Supplied text ::
»»

For example and without limitation, the polarity combination 240(x) could include
a positive polarity for the polarity-sensitive channel 220(i) and a negative polarity
for the polarity-sensitive channel 220(j). Based on the polarity combination 240(x),
the internal mixer 250 would include the sample of the polarity-sensitive channel
220(i) and an inverted sample of the polarity-sensitive channel 220(j) in the unheard
sample mix 260(x).
[0054] In some embodiments, without limitation, the internal mixer 250 may generate the
unheard sample mixes 260 in a brute-force, isolated, manner - performing inversion
and summation operations for each of the unheard sample mixes 260 based on the corresponding
polarity combination 240. In other embodiments, without limitation, the internal mixer
250 may implement any number of algorithms to systematically reduce the number of
the calculations required to generate the unheard sample mixes 260. For example, and
without limitation, the internal mixer 250 could decrease the number of operations
required to generate the unheard sample mixes 260 based on combinatorics.
[0055] At step 512, for each of the unheard sample mixes 260, the analyzer 270 calculates
the value of one or more signal characteristics that are relevant to the optimization
criterion 150. For example, and without limitation, the optimization criterion 150
could be "maximize energy" and the analyzer 270 could calculate the energy in each
of the unheard sample mixes 260. At step 514, based on the optimization criterion
150, the comparer 274 performs one or more comparison operations between the values
of the signal characteristic and, subsequently, selects the unheard sample mix 260(i)
with the optimal value for the signal characteristic. In some embodiments, because
the polarity optimizer 140 is configured to sagaciously reduce the number of polarity
combinations 240 that the polarity combinations generator 230 produces for polarity
analysis, typically time consuming comparison operations performed by the comparer
274 may be optimized. At step 516, the analyzer 270 sets the optimized polarities
160 to reflect the polarity combination 240(i) that is associated with the selected
unheard sample mix 260(i).
[0056] In general, the analyzer 270 may be configured to perform any type of deterministic
signal analysis and comparison operations to ascertain which of the unheard sample
mixes 260 would provide, if heard by the audience, the optimal listening experience.
Further, the analyzer 270 may be configured to calculate the values of the signal
characteristic and compare the values using any number of components that are implemented
in any combination of software and hardware. For example, and without limitation,
the analyzer 270 could include the RMS detector 272 implemented in hardware and the
comparer 274 implemented in software.
[0057] At step 518, the polarity optimizer 140 determines whether new samples (i.e., samples
for a different point in time) are associated with the channels 130. Notably, at any
particular time, the polarity optimizer 140 processes samples that correspond to that
particular time. To support execution in real-time, the polarity optimizer 140 is
configured to process the samples at the sampling frequency. For example, and without
limitation, if the live sound console 120 were to implement 48 kilohertz (kHz) sampling,
then the polarity optimizer 140 would process (i.e., perform the method 500) 48,000
sets of samples associated with the channels 130 each second. In alternate embodiments,
the live sound console 120 may be replaced with any type of off-line audio equipment
that includes the functionality of the polarity optimizer 140 and the mixer 180. In
such embodiments, the polarity optimizer 140 may be configured to process the samples
at any rate, including a rate that is slower than the sampling rate.

««

Prompt :: Return the stretch of the polarity optimizer passage from "Further, the analyzer" to "implemented in software.", copied word for word. The lines after this point are not needed.

Provided information ::
»»

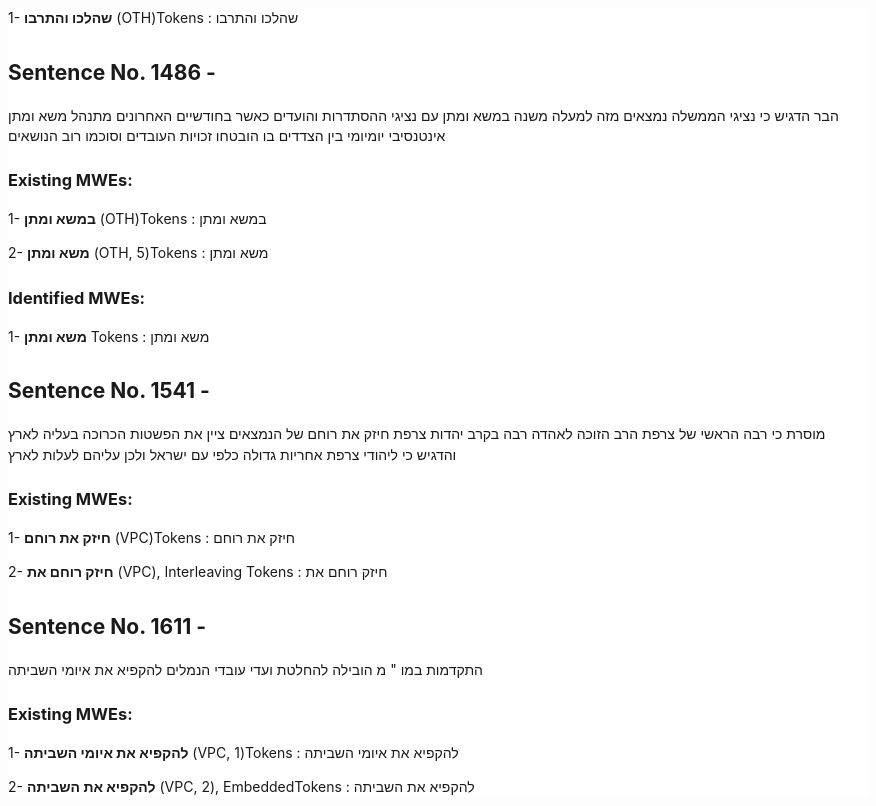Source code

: 1- **שהלכו והתרבו** (OTH)Tokens : 
שהלכו
והתרבו

## Sentence No. 1486 - 
הבר הדגיש כי נציגי הממשלה נמצאים מזה למעלה משנה במשא ומתן עם נציגי ההסתדרות והועדים כאשר בחודשיים האחרונים מתנהל משא ומתן אינטנסיבי יומיומי בין הצדדים בו הובטחו זכויות העובדים וסוכמו רוב הנושאים
### Existing MWEs: 
1- **במשא ומתן** (OTH)Tokens : 
במשא
ומתן

2- **משא ומתן** (OTH, 5)Tokens : 
משא
ומתן

### Identified MWEs: 
1- **משא ומתן** Tokens : 
משא
ומתן

## Sentence No. 1541 - 
מוסרת כי רבה הראשי של צרפת הרב הזוכה לאהדה רבה בקרב יהדות צרפת חיזק את רוחם של הנמצאים ציין את הפשטות הכרוכה בעליה לארץ והדגיש כי ליהודי צרפת אחריות גדולה כלפי עם ישראל ולכן עליהם לעלות לארץ
### Existing MWEs: 
1- **חיזק את רוחם** (VPC)Tokens : 
חיזק
את
רוחם

2- **חיזק רוחם את** (VPC), Interleaving Tokens : 
חיזק
רוחם
את

## Sentence No. 1611 - 
התקדמות במו " מ הובילה להחלטת ועדי עובדי הנמלים להקפיא את איומי השביתה
### Existing MWEs: 
1- **להקפיא את איומי השביתה** (VPC, 1)Tokens : 
להקפיא
את
איומי
השביתה

2- **להקפיא את השביתה** (VPC, 2), EmbeddedTokens : 
להקפיא
את
השביתה

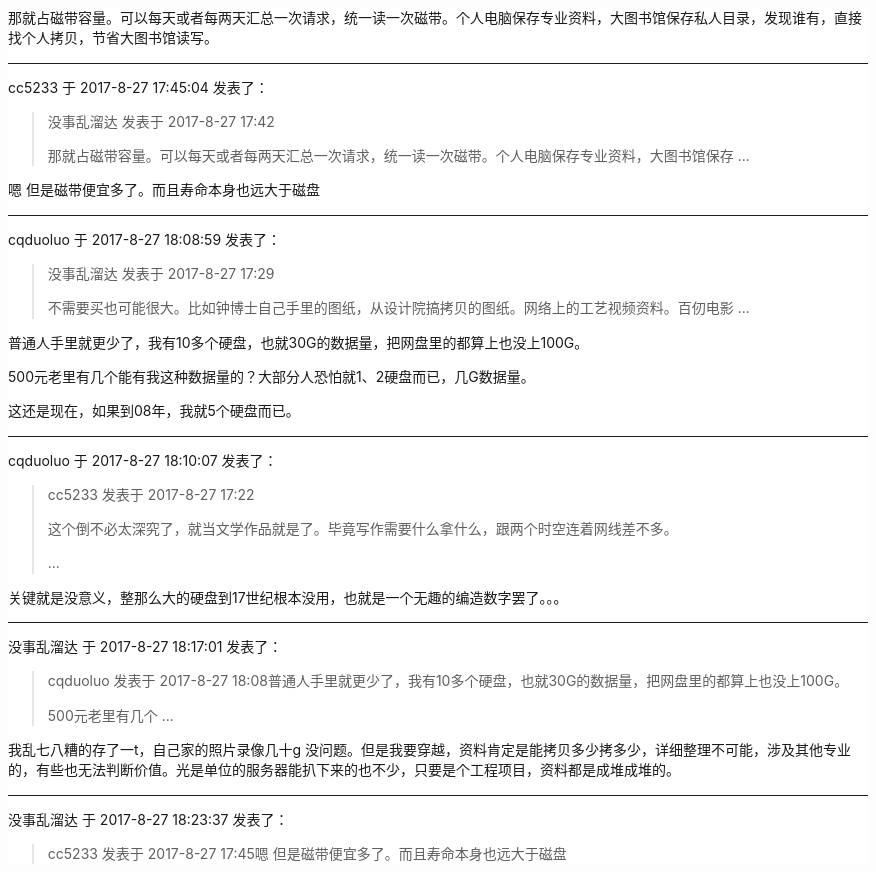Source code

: 那就占磁带容量。可以每天或者每两天汇总一次请求，统一读一次磁带。个人电脑保存专业资料，大图书馆保存私人目录，发现谁有，直接找个人拷贝，节省大图书馆读写。

---------

cc5233 于 2017-8-27 17:45:04 发表了：

> 没事乱溜达 发表于 2017-8-27 17:42
> 
> 那就占磁带容量。可以每天或者每两天汇总一次请求，统一读一次磁带。个人电脑保存专业资料，大图书馆保存 ...



嗯 但是磁带便宜多了。而且寿命本身也远大于磁盘

---------

cqduoluo 于 2017-8-27 18:08:59 发表了：

> 没事乱溜达 发表于 2017-8-27 17:29
> 
> 不需要买也可能很大。比如钟博士自己手里的图纸，从设计院搞拷贝的图纸。网络上的工艺视频资料。百仞电影 ...



普通人手里就更少了，我有10多个硬盘，也就30G的数据量，把网盘里的都算上也没上100G。

500元老里有几个能有我这种数据量的？大部分人恐怕就1、2硬盘而已，几G数据量。

这还是现在，如果到08年，我就5个硬盘而已。

---------

cqduoluo 于 2017-8-27 18:10:07 发表了：

> cc5233 发表于 2017-8-27 17:22
> 
> 这个倒不必太深究了，就当文学作品就是了。毕竟写作需要什么拿什么，跟两个时空连着网线差不多。
> 
> ...



关键就是没意义，整那么大的硬盘到17世纪根本没用，也就是一个无趣的编造数字罢了。。。

---------

没事乱溜达 于 2017-8-27 18:17:01 发表了：

> cqduoluo 发表于 2017-8-27 18:08普通人手里就更少了，我有10多个硬盘，也就30G的数据量，把网盘里的都算上也没上100G。
> 
> 500元老里有几个 ...



我乱七八糟的存了一t，自己家的照片录像几十g 没问题。但是我要穿越，资料肯定是能拷贝多少拷多少，详细整理不可能，涉及其他专业的，有些也无法判断价值。光是单位的服务器能扒下来的也不少，只要是个工程项目，资料都是成堆成堆的。

---------

没事乱溜达 于 2017-8-27 18:23:37 发表了：

> cc5233 发表于 2017-8-27 17:45嗯 但是磁带便宜多了。而且寿命本身也远大于磁盘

««

Exercise result ::
Further, the analyzer 270 may be configured to calculate the values of the signal
characteristic and compare the values using any number of components that are implemented
in any combination of software and hardware. For example, and without limitation,
the analyzer 270 could include the RMS detector 272 implemented in hardware and the
comparer 274 implemented in software.